The /goal command is a feature in Claude Code that allows you to set a specific completion condition for a task. Once set, Claude continues working across multiple turns until a secondary model confirms the condition is met. This is useful for long-running engineering tasks like migrations or fixing a backlog of issues.

After each turn, Claude Code sends the conversation transcript to a small fast model, which is a lightweight AI optimized for speed. This evaluator model determines if the goal condition has been satisfied. If the condition is not met, the evaluator provides a reason that guides Claude in the next autonomous turn.

Yes, the /goal command is designed to work with auto mode, which is a setting that approves tool calls automatically. While /goal removes the need for per-turn prompts, auto mode removes the need for per-tool prompts.

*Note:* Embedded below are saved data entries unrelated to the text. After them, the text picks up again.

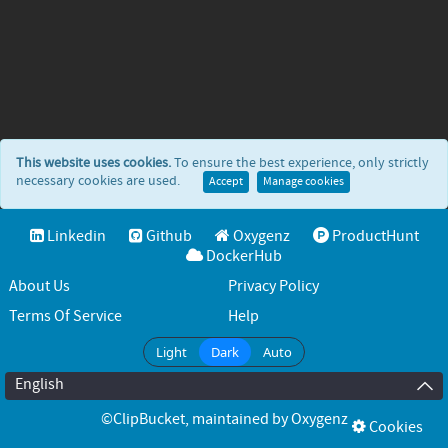
This website uses cookies.
To ensure the best experience, only strictly
necessary cookies are used.
Accept
Manage cookies
Linkedin
Github
Oxygenz
ProductHunt
DockerHub
About Us
Privacy Policy
Terms Of Service
Help
Light
Dark
Auto
English
©ClipBucket
, maintained by
Oxygenz
Cookies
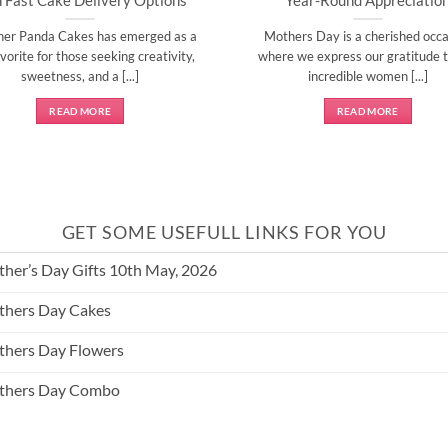
ner Panda Cakes has emerged as a
Mothers Day is a cherished occa
vorite for those seeking creativity,
where we express our gratitude t
sweetness, and a [...]
incredible women [...]
READ MORE
READ MORE
GET SOME USEFULL LINKS FOR YOU
her’s Day Gifts 10th May, 2026
hers Day Cakes
hers Day Flowers
thers Day Combo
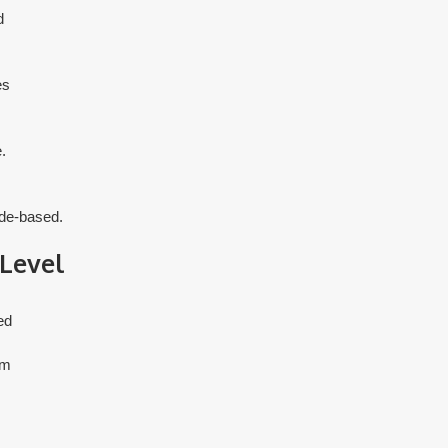
d
es
.
ade-based.
 Level
ed
om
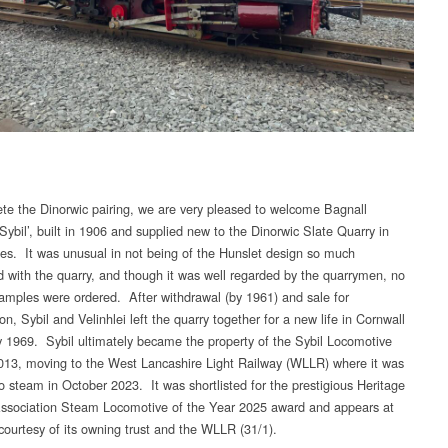
te the Dinorwic pairing, we are very pleased to welcome Bagnall
Sybil’, built in 1906 and supplied new to the Dinorwic Slate Quarry in
es. It was unusual in not being of the Hunslet design so much
d with the quarry, and though it was well regarded by the quarrymen, no
xamples were ordered. After withdrawal (by 1961) and sale for
on, Sybil and Velinhlei left the quarry together for a new life in Cornwall
y 1969. Sybil ultimately became the property of the Sybil Locomotive
2013, moving to the West Lancashire Light Railway (WLLR) where it was
to steam in October 2023. It was shortlisted for the prestigious Heritage
ssociation Steam Locomotive of the Year 2025 award and appears at
ourtesy of its owning trust and the WLLR (31/1).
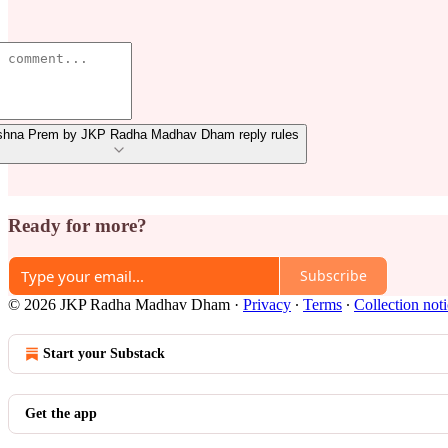
shna Prem by JKP Radha Madhav Dham reply rules
Ready for more?
Subscribe
© 2026 JKP Radha Madhav Dham
·
Privacy
∙
Terms
∙
Collection not
Start your Substack
Get the app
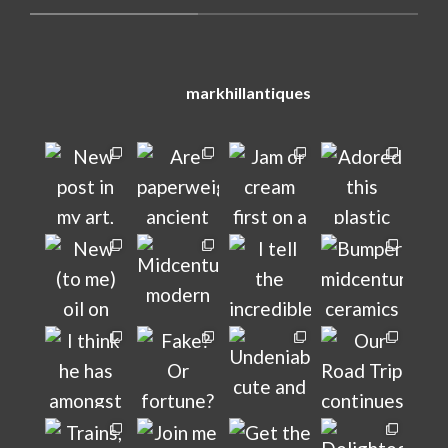
markhillantiques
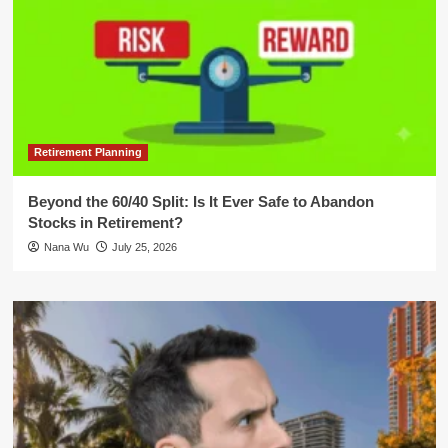
Retirement Planning
Beyond the 60/40 Split: Is It Ever Safe to Abandon
Stocks in Retirement?
Nana Wu
July 25, 2026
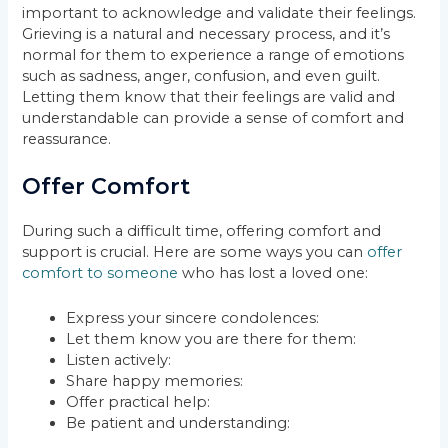
important to acknowledge and validate their feelings.
Grieving is a natural and necessary process, and it’s
normal for them to experience a range of emotions
such as sadness, anger, confusion, and even guilt.
Letting them know that their feelings are valid and
understandable can provide a sense of comfort and
reassurance.
Offer Comfort
During such a difficult time, offering comfort and
support is crucial. Here are some ways you can
offer
comfort to someone
who has lost a loved one:
Express your sincere condolences:
Let them know you are there for them:
Listen actively:
Share happy memories:
Offer practical help:
Be patient and understanding:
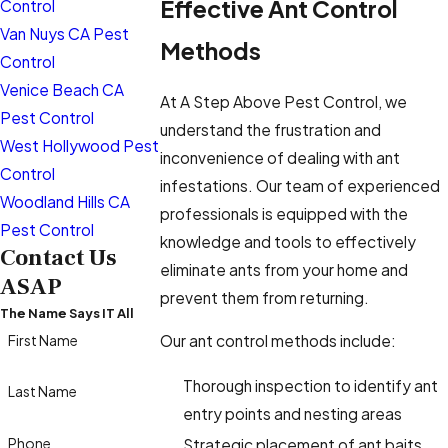
Effective Ant Control
Control
Van Nuys CA Pest
Methods
Control
Venice Beach CA
At A Step Above Pest Control, we
Pest Control
understand the frustration and
West Hollywood Pest
inconvenience of dealing with ant
Control
infestations. Our team of experienced
Woodland Hills CA
professionals is equipped with the
Pest Control
knowledge and tools to effectively
Contact Us
eliminate ants from your home and
ASAP
prevent them from returning.
The Name Says IT All
First Name
Our ant control methods include:
Thorough inspection to identify ant
Last Name
entry points and nesting areas
Phone
Strategic placement of ant baits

Together, they allow Claude Code to work toward a verifiable end state entirely unattended.

Active goals are saved at the session level and can be restored using the resume or continue flags when restarting a terminal session. While the condition carries over, the turn count and token spend baseline reset upon resumption. Goals that were already achieved or cleared manually are not restored.

The /goal command stops only when a model confirms a specific condition is met, such as a test suite passing. In contrast, the /loop command runs a prompt repeatedly based on a set time interval. Use /goal for tasks with a measurable end state, which is a verifiable result like a passing test.